It could have been a very different song.
The song is, of course, the very distilled essence of MacGowan’s career – a heartfelt, heartbreaking, alternative twist on the traditional, and not without its flaws – a song that the nation holds dear to its heart.
The now 35-year-old tune has a long and colourful history, even before its release – it apparently took over two years to hit the airwaves, undergoing countless rewrites and changing of singers.
Its origins, as well as being troubled, are also disputed among many, including those who wrote it, with one of its inception stories involving the legendary Elvis Costello.
Elvis Costello’s involvement in the disputed origins of Fairytale of New York
In the mid-80s, The Pogues were on a high after the release of their masterpiece ‘Rum Sodomy & the Lash’, which also happened to be produced by legendary musician Elvis Costello.
The ‘She’ hitmaker was dating The Pogues bassist at the time, Cait O’Riordan, whom he eventually went on to marry.
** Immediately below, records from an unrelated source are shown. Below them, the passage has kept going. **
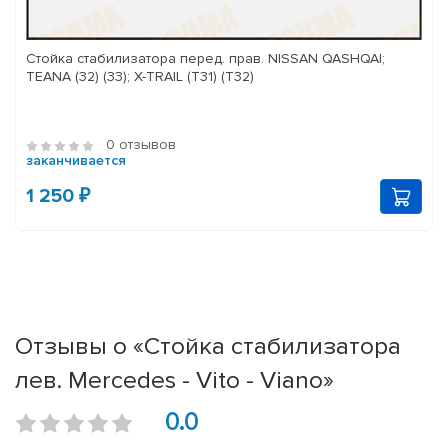
Стойка стабилизатора перед. прав. NISSAN QASHQAI;
TEANA (32) (33); X-TRAIL (T31) (T32)
0 отзывов
заканчивается
1 250 ₽
Отзывы о «Стойка стабилизатора
лев. Mercedes - Vito - Viano»
0.0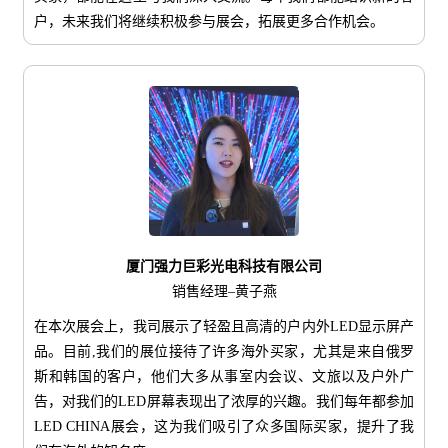
户，未来我们将继续积极参与展会，拓展更多合作机会。
厦门强力巨彩光电科技有限公司
销售经理–黄子燕
在本次展会上，我司展示了轻盈且高清的户内外LED显示屏产
品。目前,我们的展位接待了许多海外买家，尤其是来自俄罗
斯和韩国的客户，他们大多从事室内会议、文旅以及户外广
告，对我们的LED屏幕表现出了浓厚的兴趣。我们每年都参加
LED CHINA展会，这为我们吸引了众多国际买家，提升了我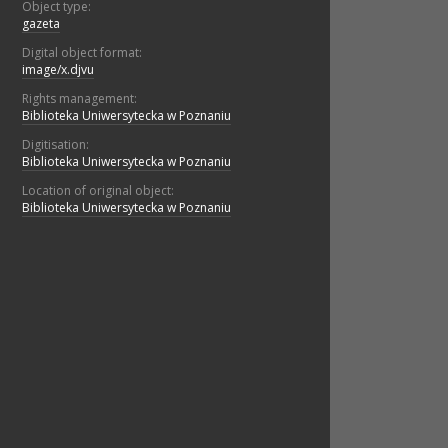
Object type:
gazeta
Digital object format:
image/x.djvu
Rights management:
Biblioteka Uniwersytecka w Poznaniu
Digitisation:
Biblioteka Uniwersytecka w Poznaniu
Location of original object:
Biblioteka Uniwersytecka w Poznaniu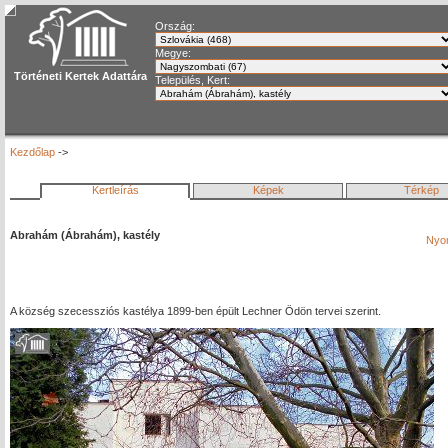
Ország:
Megye:
Történeti Kertek Adattára
Település, Kert:
Kezdőlap
->
Kertleírás
Képek
Térkép
Abrahám (Ábrahám), kastély
Nyom
A község szecessziós kastélya 1899-ben épült Lechner Ödön tervei szerint.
While its origins are murky, MacGowan has stood by the story that ‘Fairytale of New York’ came about by Costello wagering the singer that they couldn’t make a good Christmas duet to be sung with O’Riordan.
However, The Pogues’ accordion player James Fearnley had different views on how it came to be, stating as much in his memoirs.
In Here Comes Everybody: The Story of the Pogues, Fearnley said that he remembers manager Frank Murray suggesting that they do a cover of the ‘Christmas Must be Tonight’, a 1997 tune by The Band.
“It was an awful song,” Fearnley said. “We probably said, fuck that, we can do our own.”
As mentioned before, the song took years to actually record due to a myriad of reasons. During the time between conception and recording, The Pogues’ record label went into administration, Costello left as producer alongside O’Riordan as bass player, leaving MacGowan with nobody to duet with.
The track was finally recorded in RAK Studios in 1987, with new producer Steve Lillywhite suggesting his wife Kirsty MacColl could record the female vocals.
Once the band heard MacColl’s take on the song, they knew she was the perfect choice. And the rest, as they say, is history.